What is expected:
Answer these from the column on what to eat during the championship game:
(a) What is the game's start time in the I-95 corridor?
(b) Where will Jim Nantz go after calling tonight's game, and what will he call there?
(c) Which vegetable might need to be saved for the commercials, and why?

Quoted passage:
○ ○ ○
Tonight’s NCAA championship game is no different. The game between Texas Tech
and Virginia tonight will tip sometime after 6 our time, right in the middle of
the dinner hour.
Contrast with the start time in the I-95
corridor, 9 p.m., which, in our house at least, is known as the bedtime hour.
A dinnertime start demands meal planning, as no
one wants to miss a basket tonight. They may be relatively rare.
But what to eat?
It has to be something appropriate to a sporting
event, right? And hand-held helps, being a knife and fork might may too much
noise and cause us to miss Jim Nantz purring, “welcome friends.” Or drown out
that annoying Phil, the commercial guy.
OK, so maybe a knife and fork would be fine.
(As an aside, does anyone in sports have a better
week every year than Nantz? He spent Saturday calling the national semifinals
from center court, will sit in the same spot tonight and then get on a plane
and jet to Augusta, where he will spend the next few days calling the Masters
and enjoying the Georgia sunshine. That’s my idea of heaven.)
Hot dogs are usually my go-to meal for big
events. They give you that in-the-arena-eating feel without actually, you know,
paying $12 for the privilege. But tonight’s game doesn’t seem to fit the hot
dog motif. Neither of these teams play the game with anything resembling hot
dog in their persona.
Hamburgers might be better. Down to earth,
blue-collar and yet still something that seems appropriate with a sporting
event. There’s one problem, though. Burgers have a tendency to get messy.
Ketchup, mayo, mustard, the tasty juices from the ground beef. All conspire to,
at some point, ruin the shirt you are wearing. No matter how careful you are,
it’s bound to get messy.
That last sentence might apply to the game too.
Both Tony Bennett and Chris Beard, the coaches of Virginia and Texas Tech,
respectively, hate it when their teams turn the ball over, when their offense
puts extra pressure on their beloved defense by, you know, getting messy.
Turnovers are banned, bad shots earn angry eyes and any type of hurry-up with
the ball is discouraged.
But with two teams whose entire game plan
revolves around grinding down the opposing offense, there will be some messy
play this evening.
Which brings us to our last option, the vegetable
platter.
It’s good for you, right? Easy to hold, kind of
quiet – except celery, which crunches way too loudly and may need to be saved
for the commercials – and fitting for tonight’s game.
Nothing fancy. A throwback. Inexpensive. And the
kids will complain about it all night long.
Plus, any good vegetable platter features a
couple of contrasting ingredients. If there are baby carrots, there better be
some broccoli as well. They are different in just about every way except their
ultimate goal: to fill you up and be good for you.
○ ○ ○
Information supplied:
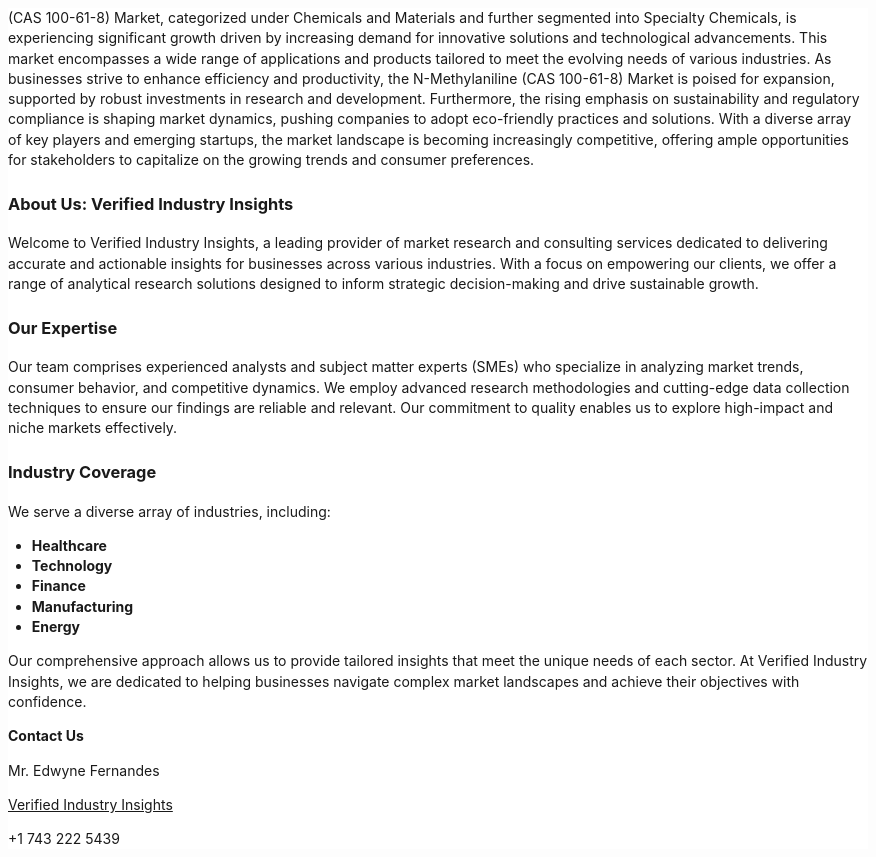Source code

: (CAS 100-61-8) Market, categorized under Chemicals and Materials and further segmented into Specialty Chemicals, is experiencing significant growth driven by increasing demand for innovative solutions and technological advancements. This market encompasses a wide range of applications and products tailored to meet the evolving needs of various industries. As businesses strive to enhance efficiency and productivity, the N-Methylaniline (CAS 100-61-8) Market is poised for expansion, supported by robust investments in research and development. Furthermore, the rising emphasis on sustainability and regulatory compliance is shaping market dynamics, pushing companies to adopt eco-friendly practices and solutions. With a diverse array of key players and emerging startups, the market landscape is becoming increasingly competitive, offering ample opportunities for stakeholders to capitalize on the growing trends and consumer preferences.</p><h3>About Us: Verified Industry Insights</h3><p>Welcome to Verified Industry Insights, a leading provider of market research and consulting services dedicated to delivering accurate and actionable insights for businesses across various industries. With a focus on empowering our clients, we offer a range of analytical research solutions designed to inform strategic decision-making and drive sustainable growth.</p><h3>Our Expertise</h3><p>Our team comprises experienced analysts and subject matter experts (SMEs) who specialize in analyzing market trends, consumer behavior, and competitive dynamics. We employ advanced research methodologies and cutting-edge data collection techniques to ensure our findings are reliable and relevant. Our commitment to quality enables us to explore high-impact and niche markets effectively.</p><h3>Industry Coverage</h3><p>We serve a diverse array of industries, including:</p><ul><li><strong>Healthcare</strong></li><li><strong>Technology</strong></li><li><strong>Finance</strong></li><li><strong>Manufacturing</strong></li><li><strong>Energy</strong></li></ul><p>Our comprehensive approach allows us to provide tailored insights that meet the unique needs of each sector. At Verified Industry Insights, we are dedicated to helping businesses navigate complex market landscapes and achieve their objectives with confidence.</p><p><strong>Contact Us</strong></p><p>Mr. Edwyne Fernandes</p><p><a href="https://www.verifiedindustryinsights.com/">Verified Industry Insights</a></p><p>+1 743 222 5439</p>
○ ○ ○
Result of this exercise:
(a) 9 p.m.
(b) Augusta, where he will call the Masters.
(c) Celery, because it crunches too loudly.